━━ Righe del dataset ━━

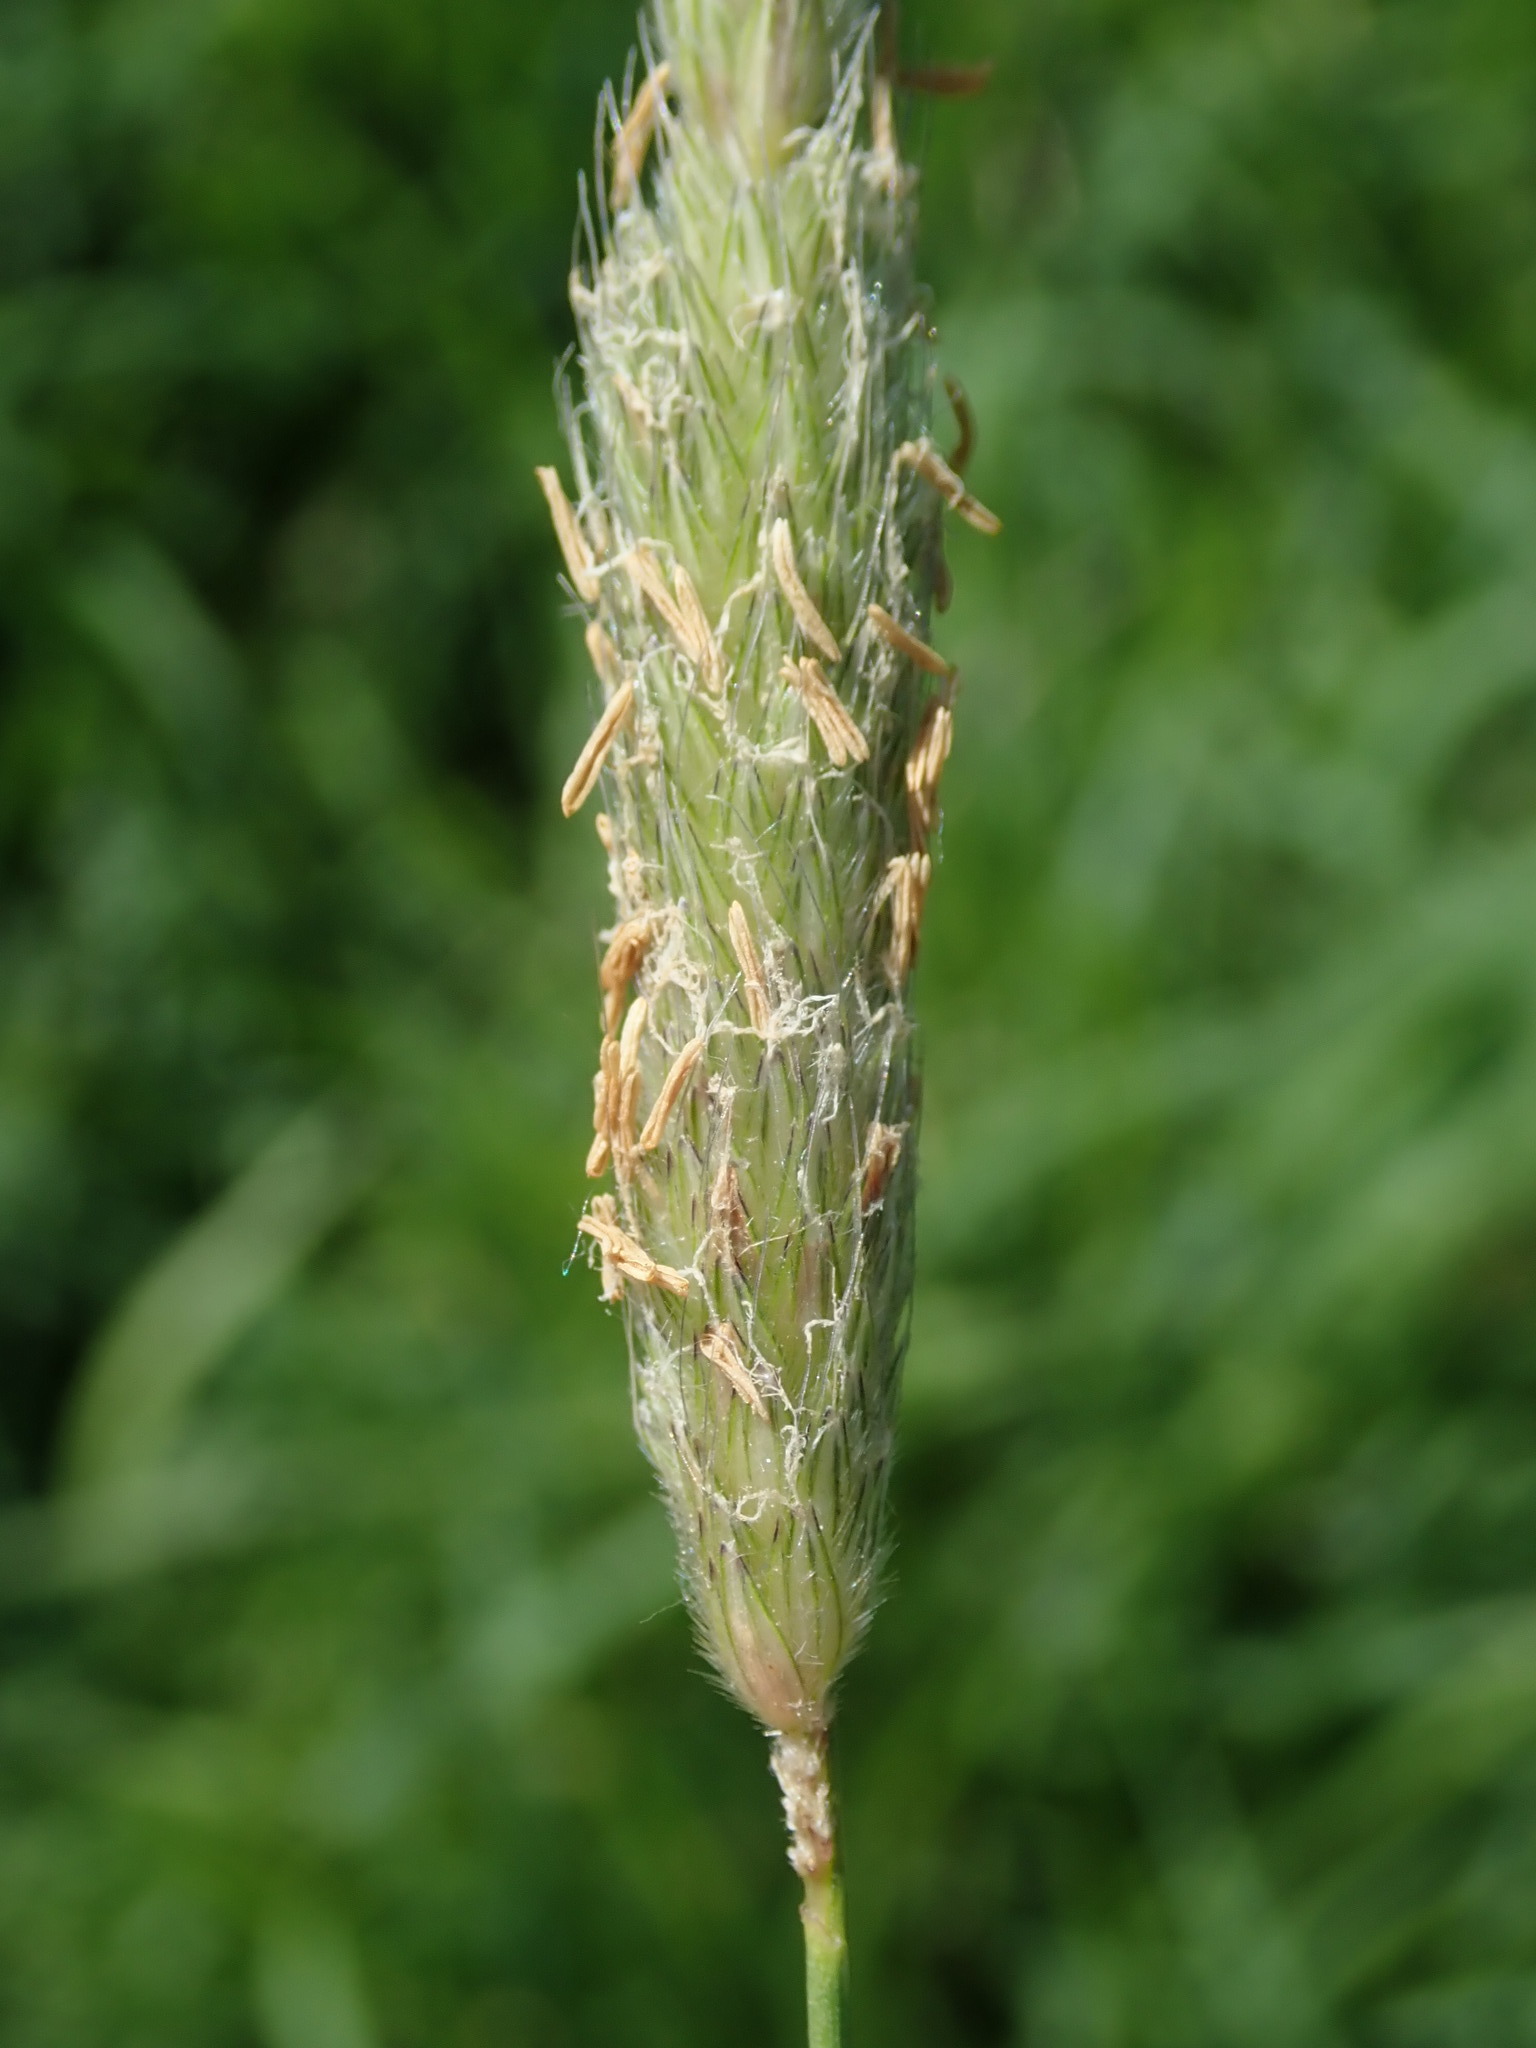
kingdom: Plantae
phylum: Tracheophyta
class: Liliopsida
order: Poales
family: Poaceae
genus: Alopecurus
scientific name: Alopecurus pratensis
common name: Meadow foxtail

━━━

### Istruzioni e requisiti
Per favore, stampa tutte le righe delle voci qui sopra senza modificarle, tralasciando le immagini.

### Risultato atteso
kingdom: Plantae
phylum: Tracheophyta
class: Liliopsida
order: Poales
family: Poaceae
genus: Alopecurus
scientific name: Alopecurus pratensis
common name: Meadow foxtail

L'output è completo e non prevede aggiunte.